**ASSIGNMENT 1**
Retype the surf travel excerpt between "Antsy to get" and "it was not.", inclusive.
**ASSIGNMENT 2**
According to the surf travel excerpt, how is Hotel Terrestre powered?
**ASSIGNMENT 3**
Name every item the surf travel excerpt lists from the early dinner at Fish Shack La Punta.

Antsy to get in the water, I rented a surfboard and walked out to the beach where the waves are mellower than their menacing cousins a few miles along. The water was aquamarine in colour, amniotic in temperature. It was also very crowded. The popularity of surfing has created a world where people now go on far-flung surf trips to learn. In Puerto, this means that locals can make very good money running surf camps for the inexperienced, and that those who know how to surf, like me, can pay a local to get them to the top breaks, where there are fewer crowds. Cred has been commodified. Over the course of my four-day stay, I’d do plenty of enjoyable surfing here. But 1977, it was not.

Out of the water, I grabbed an early dinner at Fish Shack La Punta, a hopping little joint set in a narrow alley near the beach, shaded by swooping palms. The smoked-fish dip with avocado, griddled fish sandwich slathered in serrano-chilli tartare sauce and spicy Margarita were my first introduction to the area’s evolving culinary scene, which has brought foodie flair to humble surf grub. By the time I finished, the sun was a low gold coin and the herbals-and-hallucinogens crowd had begun to emerge from hibernation.

The qualities that once made a place like Puerto appealing to a self- selected few – it was hard to get to and rough around the edges – have now essentially become luxury commodities. But you can still discover something less curated, less crowded, in Chacahua, two hours north. Here, a handful of fishing shacks lines a river that connects a bioluminescent lagoon to the ocean. Across the river’s mouth are a few bars, a glamping situation; to get there you either take a boat or paddle over on a board. I first went searching for a break called, in the often literal parlance of surfers, the “other side”. What I found was sublime: a raw stretch of sand, four guys bobbing in the water, waves curling high over their heads in dramatic arcs.

Back at Punta Pájaros that afternoon, I moved to another property, Hotel Terrestre, the most recent to open and by far the most theatrical, with 14 rooms connected in an angular monolith of brick. There is a temescal sweat lodge, a massage area and a strong whiff of modern wellness. Terrestre is completely solar-powered, with no air-conditioning; a bold move for an expensive hotel and perhaps a sly act of preservation of both the land and that essence Sodi had spoken to me about.

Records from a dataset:
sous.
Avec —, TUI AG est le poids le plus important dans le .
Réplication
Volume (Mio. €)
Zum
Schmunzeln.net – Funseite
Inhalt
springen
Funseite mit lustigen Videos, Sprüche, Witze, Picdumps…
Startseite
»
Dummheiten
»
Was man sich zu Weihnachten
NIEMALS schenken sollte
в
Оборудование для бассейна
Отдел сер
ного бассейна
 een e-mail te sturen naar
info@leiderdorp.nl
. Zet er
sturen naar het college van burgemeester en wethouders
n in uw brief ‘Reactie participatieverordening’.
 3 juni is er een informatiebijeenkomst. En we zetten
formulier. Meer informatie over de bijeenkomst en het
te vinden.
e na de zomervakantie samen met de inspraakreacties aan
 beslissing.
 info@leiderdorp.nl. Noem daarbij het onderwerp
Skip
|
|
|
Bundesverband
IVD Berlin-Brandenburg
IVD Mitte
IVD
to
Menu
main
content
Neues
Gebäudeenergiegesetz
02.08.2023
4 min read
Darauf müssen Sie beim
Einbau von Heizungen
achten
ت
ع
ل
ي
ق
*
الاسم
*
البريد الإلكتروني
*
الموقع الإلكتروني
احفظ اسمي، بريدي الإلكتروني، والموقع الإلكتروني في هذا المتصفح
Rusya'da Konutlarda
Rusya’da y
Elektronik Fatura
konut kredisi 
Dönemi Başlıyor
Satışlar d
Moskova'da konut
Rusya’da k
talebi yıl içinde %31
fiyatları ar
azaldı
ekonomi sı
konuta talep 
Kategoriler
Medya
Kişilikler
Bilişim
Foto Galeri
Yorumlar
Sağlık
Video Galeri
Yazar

**EXERCISE RESPONSE 1**
Antsy to get in the water, I rented a surfboard and walked out to the beach where the waves are mellower than their menacing cousins a few miles along. The water was aquamarine in colour, amniotic in temperature. It was also very crowded. The popularity of surfing has created a world where people now go on far-flung surf trips to learn. In Puerto, this means that locals can make very good money running surf camps for the inexperienced, and that those who know how to surf, like me, can pay a local to get them to the top breaks, where there are fewer crowds. Cred has been commodified. Over the course of my four-day stay, I’d do plenty of enjoyable surfing here. But 1977, it was not.

**EXERCISE RESPONSE 2**
It is completely solar-powered.

**EXERCISE RESPONSE 3**
- Smoked-fish dip with avocado
- Griddled fish sandwich slathered in serrano-chilli tartare sauce
- Spicy Margarita